DATA UNDER STUDY Start Marker

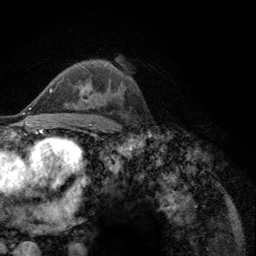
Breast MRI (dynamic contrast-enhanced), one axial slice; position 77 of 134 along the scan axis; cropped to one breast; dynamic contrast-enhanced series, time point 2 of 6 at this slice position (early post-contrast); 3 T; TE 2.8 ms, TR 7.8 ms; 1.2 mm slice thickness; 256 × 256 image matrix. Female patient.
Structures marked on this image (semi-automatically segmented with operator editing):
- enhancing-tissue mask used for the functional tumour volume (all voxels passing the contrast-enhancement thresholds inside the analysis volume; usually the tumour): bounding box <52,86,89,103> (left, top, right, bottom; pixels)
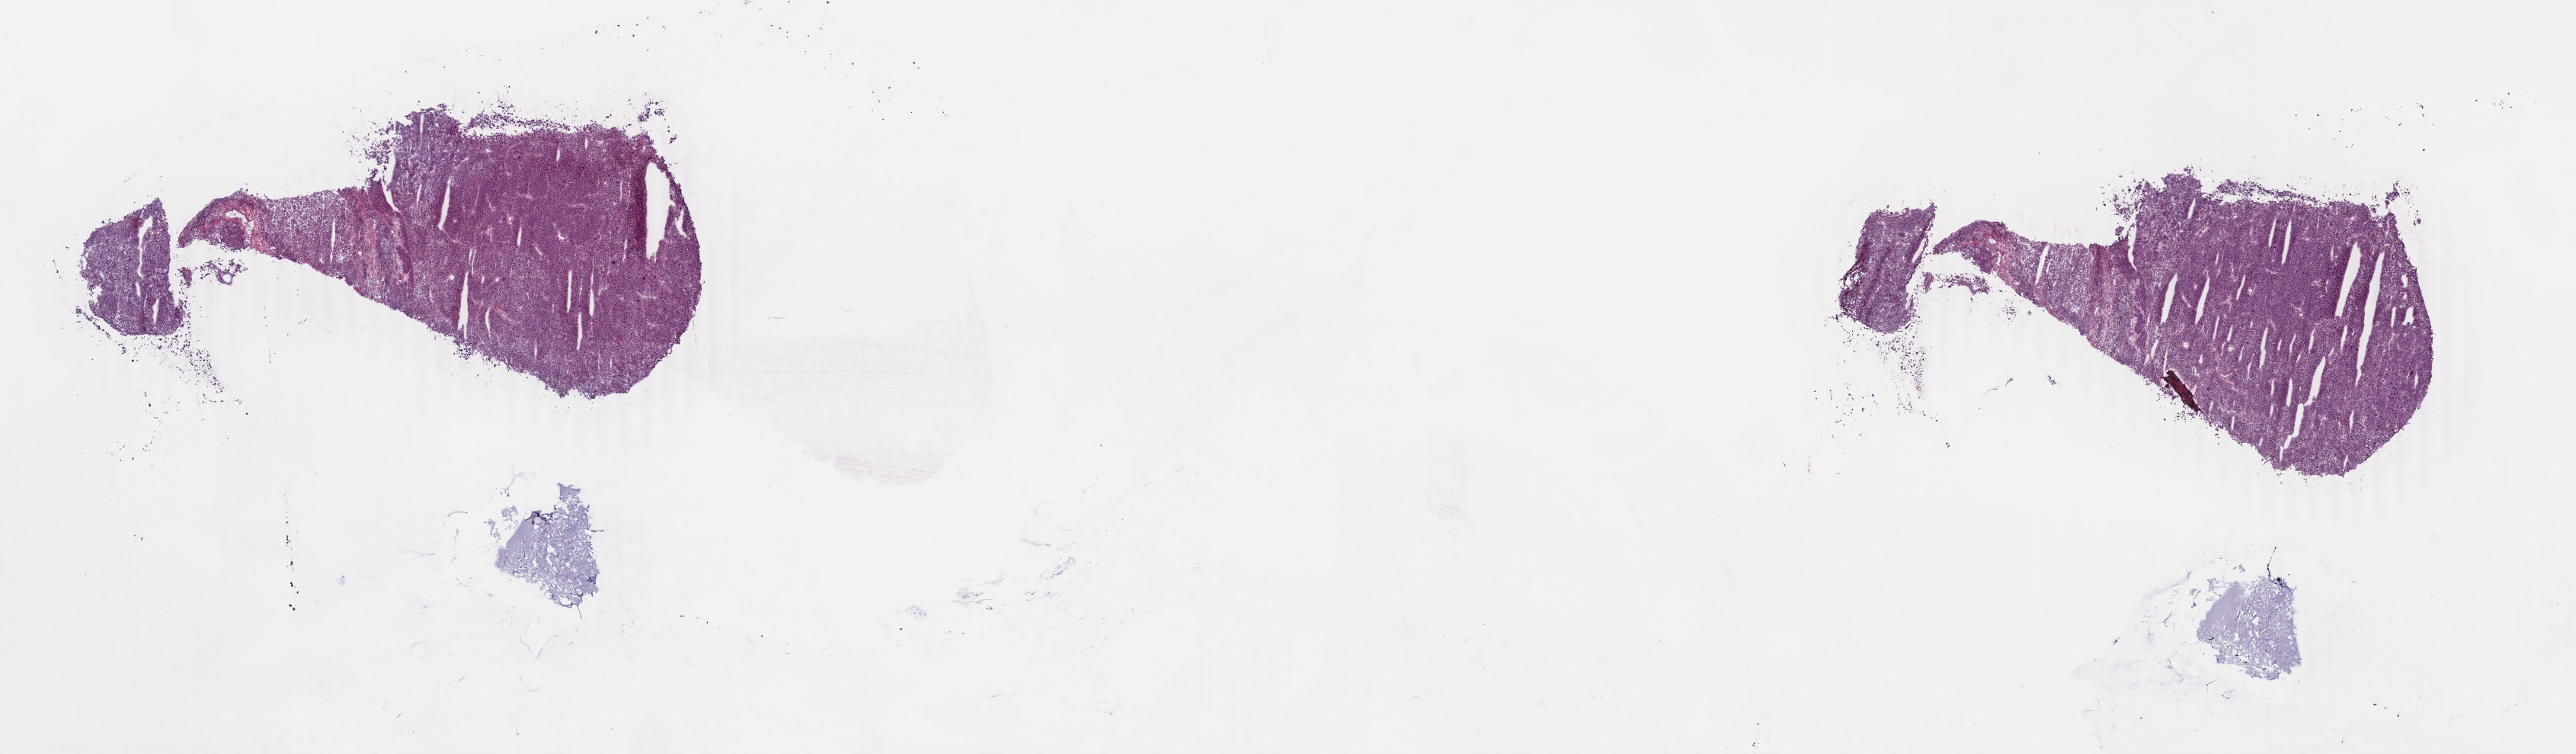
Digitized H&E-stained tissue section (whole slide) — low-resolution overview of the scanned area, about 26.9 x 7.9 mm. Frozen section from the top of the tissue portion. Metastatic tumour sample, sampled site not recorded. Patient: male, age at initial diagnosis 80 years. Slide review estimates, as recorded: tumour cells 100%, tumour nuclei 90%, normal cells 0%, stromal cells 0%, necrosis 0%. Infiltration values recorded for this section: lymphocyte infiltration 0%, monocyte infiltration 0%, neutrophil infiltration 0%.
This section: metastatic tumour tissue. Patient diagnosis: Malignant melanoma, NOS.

DATA UNDER STUDY End Marker

The response should repeat each record precisely and contain no pictures.

Breast MRI (dynamic contrast-enhanced), one axial slice; position 77 of 134 along the scan axis; cropped to one breast; dynamic contrast-enhanced series, time point 2 of 6 at this slice position (early post-contrast); 3 T; TE 2.8 ms, TR 7.8 ms; 1.2 mm slice thickness; 256 × 256 image matrix. Female patient.
Structures marked on this image (semi-automatically segmented with operator editing):
- enhancing-tissue mask used for the functional tumour volume (all voxels passing the contrast-enhancement thresholds inside the analysis volume; usually the tumour): bounding box <52,86,89,103> (left, top, right, bottom; pixels)
Digitized H&E-stained tissue section (whole slide) — low-resolution overview of the scanned area, about 26.9 x 7.9 mm. Frozen section from the top of the tissue portion. Metastatic tumour sample, sampled site not recorded. Patient: male, age at initial diagnosis 80 years. Slide review estimates, as recorded: tumour cells 100%, tumour nuclei 90%, normal cells 0%, stromal cells 0%, necrosis 0%. Infiltration values recorded for this section: lymphocyte infiltration 0%, monocyte infiltration 0%, neutrophil infiltration 0%.
This section: metastatic tumour tissue. Patient diagnosis: Malignant melanoma, NOS.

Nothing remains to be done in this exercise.